*** Given records ***
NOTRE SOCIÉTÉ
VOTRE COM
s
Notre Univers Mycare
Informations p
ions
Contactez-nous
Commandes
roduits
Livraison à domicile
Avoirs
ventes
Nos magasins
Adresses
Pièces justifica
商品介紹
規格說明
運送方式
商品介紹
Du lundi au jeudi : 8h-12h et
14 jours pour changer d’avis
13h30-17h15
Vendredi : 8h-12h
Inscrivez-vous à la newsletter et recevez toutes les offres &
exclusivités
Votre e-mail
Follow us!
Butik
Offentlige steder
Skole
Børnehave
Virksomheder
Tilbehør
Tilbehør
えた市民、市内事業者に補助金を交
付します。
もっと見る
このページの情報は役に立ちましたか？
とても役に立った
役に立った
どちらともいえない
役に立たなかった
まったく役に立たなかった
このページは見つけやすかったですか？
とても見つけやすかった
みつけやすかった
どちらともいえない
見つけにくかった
*** End of Given records ***
*** Given records ***
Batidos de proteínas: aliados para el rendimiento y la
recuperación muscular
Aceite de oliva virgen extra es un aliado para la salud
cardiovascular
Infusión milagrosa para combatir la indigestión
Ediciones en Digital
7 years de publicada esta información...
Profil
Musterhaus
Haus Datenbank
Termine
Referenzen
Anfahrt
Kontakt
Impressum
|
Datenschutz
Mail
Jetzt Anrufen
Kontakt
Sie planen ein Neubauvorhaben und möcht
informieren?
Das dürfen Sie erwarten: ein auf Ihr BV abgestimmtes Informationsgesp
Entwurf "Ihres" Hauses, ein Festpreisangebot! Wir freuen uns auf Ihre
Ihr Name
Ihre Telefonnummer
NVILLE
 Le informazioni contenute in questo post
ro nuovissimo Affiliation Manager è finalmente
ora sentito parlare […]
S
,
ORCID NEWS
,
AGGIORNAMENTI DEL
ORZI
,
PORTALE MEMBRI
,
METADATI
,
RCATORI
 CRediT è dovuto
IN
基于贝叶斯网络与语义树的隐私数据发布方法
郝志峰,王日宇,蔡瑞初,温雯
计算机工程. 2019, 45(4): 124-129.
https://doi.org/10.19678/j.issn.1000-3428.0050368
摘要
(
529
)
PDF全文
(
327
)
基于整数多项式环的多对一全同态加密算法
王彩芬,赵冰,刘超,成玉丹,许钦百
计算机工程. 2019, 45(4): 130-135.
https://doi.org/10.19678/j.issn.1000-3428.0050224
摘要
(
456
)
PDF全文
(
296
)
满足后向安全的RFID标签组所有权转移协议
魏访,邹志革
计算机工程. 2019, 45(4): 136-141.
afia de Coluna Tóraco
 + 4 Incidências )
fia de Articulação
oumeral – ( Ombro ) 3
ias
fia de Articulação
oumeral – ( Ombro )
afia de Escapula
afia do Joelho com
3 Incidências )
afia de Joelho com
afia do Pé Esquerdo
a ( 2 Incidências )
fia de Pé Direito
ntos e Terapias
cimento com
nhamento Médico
*** End of Given records ***
### Problem description:
Produce the number of lines in the data containing the string "afia", with nothing added.

### Your solution:
5